(Consigne):
Prolongez le texte sur Cuba depuis la révolution castriste en reprenant après sa dernière phrase.

(Extrait du texte):

Lorsque la révolution renverse le système corrompu de Batista, Cuba est une sorte d’antenne des États-Unis – puissance dominante depuis le départ des Espagnols en 1898 – où l’économie est entièrement détournée au profit d’une minorité dirigeante dans un pays pauvre. Fidel Castro et ses proches, dont Ernesto Guevara (1928-1967), le « Che », mettent en place des politiques d’éducation et de santé sur l’ensemble de l’île. Ainsi, Cuba présente des indicateurs à faire pâlir d’envie les plus riches nations de la planète. En 2017, le taux d’alphabétisation est de 99%, l’espérance de vie atteint 80 ans, la mortalité infantile est tombée à 4,3 ‰, avec un médecin pour 125 personnes, des chiffres que l’on ne retrouve même pas aux États-Unis. Cette dynamique visant à réduire les inégalités sociales et à démocratiser les soins et l’accès à l’éducation n’a néanmoins été possible que grâce au soutien de l’Union soviétique dans un contexte d’embargo décrété par Washington en 1962. La disparition de celle-ci en 1991 est un choc pour Cuba, qui doit s’adapter afin de maintenir son modèle. Décidé à ne jamais ouvrir l’île au capitalisme, Fidel Castro doit faire des concessions en 1993, car depuis 1989, le PIB a baissé de 35 %, les exportations et les importations de 75 %
chacune. Le régime autorise alors les premières initiatives privées et les remesas, fonds venant des exilés pour aider leur famille, et il légalise le dollar. Le contrôle étatique de ces quelques réformes et surtout le blocus américain, renforcé en 1996 avec la loi Helms-Burton – qui interdit à toute entreprise, quelle que soit sa nationalité, de commercer avec le régime –, maintiennent Cuba dans son isolement, un isolement atténué au début des années 2000 avec le partenariat noué avec le Venezuela de Hugo Chávez (19992013). Mais les Cubains doivent se débrouiller et cumuler plusieurs activités pour satisfaire leurs besoins, notamment alimentaires.

(Données de compréhension de graphiques)
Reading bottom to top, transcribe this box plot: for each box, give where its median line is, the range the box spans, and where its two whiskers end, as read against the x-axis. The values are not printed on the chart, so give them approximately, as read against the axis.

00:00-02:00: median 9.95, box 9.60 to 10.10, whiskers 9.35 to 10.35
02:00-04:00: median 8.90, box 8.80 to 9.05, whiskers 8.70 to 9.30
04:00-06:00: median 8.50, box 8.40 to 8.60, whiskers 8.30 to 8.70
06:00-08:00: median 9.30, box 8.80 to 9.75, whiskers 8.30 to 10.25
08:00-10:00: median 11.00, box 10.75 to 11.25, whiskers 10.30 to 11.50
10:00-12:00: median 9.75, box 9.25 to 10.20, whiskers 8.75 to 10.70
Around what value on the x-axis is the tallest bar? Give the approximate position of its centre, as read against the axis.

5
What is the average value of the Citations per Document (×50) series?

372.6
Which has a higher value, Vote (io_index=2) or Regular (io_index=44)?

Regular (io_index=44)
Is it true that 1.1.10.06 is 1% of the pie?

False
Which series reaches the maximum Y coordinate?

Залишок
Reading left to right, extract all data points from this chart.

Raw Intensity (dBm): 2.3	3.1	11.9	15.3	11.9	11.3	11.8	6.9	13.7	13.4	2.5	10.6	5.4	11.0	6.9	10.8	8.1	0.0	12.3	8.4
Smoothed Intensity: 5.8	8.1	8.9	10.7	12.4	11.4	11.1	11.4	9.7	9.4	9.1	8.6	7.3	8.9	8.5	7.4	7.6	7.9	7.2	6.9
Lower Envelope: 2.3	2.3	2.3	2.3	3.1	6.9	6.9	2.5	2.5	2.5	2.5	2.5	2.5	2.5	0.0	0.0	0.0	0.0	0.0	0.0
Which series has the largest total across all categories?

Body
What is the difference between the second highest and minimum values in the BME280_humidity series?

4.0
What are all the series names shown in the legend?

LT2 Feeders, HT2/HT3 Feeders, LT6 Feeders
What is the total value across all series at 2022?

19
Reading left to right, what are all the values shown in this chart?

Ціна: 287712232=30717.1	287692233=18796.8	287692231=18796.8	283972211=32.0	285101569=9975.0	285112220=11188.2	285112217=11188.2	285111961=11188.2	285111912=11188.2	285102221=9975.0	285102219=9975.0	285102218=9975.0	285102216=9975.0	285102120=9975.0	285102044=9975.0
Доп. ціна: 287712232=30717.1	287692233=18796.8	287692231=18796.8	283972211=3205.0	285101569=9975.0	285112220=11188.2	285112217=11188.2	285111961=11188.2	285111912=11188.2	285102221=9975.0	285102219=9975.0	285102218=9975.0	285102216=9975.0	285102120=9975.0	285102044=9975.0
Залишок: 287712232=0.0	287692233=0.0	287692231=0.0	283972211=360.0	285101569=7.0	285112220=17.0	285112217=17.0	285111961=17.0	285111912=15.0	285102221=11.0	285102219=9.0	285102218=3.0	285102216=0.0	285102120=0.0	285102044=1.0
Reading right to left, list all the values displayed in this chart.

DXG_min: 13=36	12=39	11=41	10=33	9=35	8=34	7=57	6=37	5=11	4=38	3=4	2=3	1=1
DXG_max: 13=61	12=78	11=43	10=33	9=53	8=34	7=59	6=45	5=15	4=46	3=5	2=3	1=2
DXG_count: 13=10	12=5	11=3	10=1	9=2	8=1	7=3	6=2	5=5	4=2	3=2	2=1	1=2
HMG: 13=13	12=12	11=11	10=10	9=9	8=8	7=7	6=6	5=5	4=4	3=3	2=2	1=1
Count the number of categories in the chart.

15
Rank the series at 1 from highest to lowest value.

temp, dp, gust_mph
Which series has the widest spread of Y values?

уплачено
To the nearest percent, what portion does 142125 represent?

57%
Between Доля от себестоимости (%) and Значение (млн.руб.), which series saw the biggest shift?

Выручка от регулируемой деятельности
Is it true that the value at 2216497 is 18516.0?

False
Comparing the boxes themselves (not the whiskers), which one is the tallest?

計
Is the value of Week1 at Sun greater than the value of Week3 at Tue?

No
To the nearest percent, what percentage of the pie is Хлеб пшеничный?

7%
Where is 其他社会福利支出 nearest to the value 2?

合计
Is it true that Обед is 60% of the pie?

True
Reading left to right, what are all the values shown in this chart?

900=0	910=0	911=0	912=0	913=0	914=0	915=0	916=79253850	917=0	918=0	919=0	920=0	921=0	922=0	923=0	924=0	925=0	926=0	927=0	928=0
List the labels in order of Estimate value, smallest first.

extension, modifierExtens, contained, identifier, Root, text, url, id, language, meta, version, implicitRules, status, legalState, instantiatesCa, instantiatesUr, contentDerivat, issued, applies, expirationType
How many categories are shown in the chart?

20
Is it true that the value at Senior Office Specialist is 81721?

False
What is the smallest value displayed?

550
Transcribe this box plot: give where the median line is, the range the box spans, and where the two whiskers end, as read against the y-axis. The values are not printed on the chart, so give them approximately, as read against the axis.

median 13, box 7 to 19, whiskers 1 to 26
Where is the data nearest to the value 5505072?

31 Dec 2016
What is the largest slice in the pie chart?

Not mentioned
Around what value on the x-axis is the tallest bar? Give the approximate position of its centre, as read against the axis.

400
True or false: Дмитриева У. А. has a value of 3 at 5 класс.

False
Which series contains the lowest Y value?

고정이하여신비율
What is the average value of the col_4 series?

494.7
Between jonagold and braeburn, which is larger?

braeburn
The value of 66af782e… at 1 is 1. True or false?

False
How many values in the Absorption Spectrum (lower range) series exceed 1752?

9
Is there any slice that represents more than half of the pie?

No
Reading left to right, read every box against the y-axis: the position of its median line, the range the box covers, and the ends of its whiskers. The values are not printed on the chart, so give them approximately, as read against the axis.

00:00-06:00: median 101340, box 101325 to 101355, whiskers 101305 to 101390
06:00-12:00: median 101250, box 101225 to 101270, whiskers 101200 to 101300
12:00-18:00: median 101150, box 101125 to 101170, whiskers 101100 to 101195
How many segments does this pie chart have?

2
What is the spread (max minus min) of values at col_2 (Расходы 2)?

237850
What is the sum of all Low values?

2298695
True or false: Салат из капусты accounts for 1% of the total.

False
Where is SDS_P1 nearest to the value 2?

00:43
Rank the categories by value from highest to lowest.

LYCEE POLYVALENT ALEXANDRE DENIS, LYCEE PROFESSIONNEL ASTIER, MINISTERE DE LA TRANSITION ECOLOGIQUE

(Réponse):
UNE OUVERTURE POLITIQUE ET ÉCONOMIQUE LIMITÉE
Raúl Castro sait qu’il doit ouvrir son pays au monde s’il veut maintenir les bases du régime. L’« actualisation » du socialisme cubain décolle alors quand La Havane augmente, en 2010, le nombre d’activités autorisées aux cuentapropistas, ceux-ci passant de 141 600 en 2008 à 579 415 en 2016 – les métiers dits « nobles », tels que médecin ou avocat, restent publics. Les autorités réduisent la quantité de fonctionnaires, sachant que l’État est le premier employeur du pays, permettent aux PME d’embaucher des salariés et ouvrent l’île aux investissements étrangers. Le tourisme décolle, passant de 1,7 million de visiteurs en 2000 à 4 millions en 2016, devenant le troisième secteur le plus important de l’économie et rapportant 3 milliards de dollars cette année-là, après la médecine – personnels et médicaments – (7 milliards) et les remesas (3,4 milliards). En 2011, le régime permet même la distribution de terres à des fermes privées. L’objectif est de montrer que Cuba peut changer, tout en maintenant le pouvoir en place, qui reste maître de toute évolution politique et économique. On le voit par exemple avec la limitation des libertés publiques (expression, réunion, manifestation, association…) ou le faible accès à Internet (39 % en 2016). Si Raúl Castro et son successeur affrontent de nombreux défis socioéconomiques intérieurs, ils doivent également se soucier des liens avec les États-Unis. En effet, tout s’était bien passé avec Barack Obama (2009-2017), avec la réouverture des relations diplomatiques en 2015 et l’autorisation pour les Américains de faire du tourisme sur l’île. Mais, en juin 2017, Donald Trump renforce les sanctions contre Cuba. De quoi légitimer la rigueur du castrisme.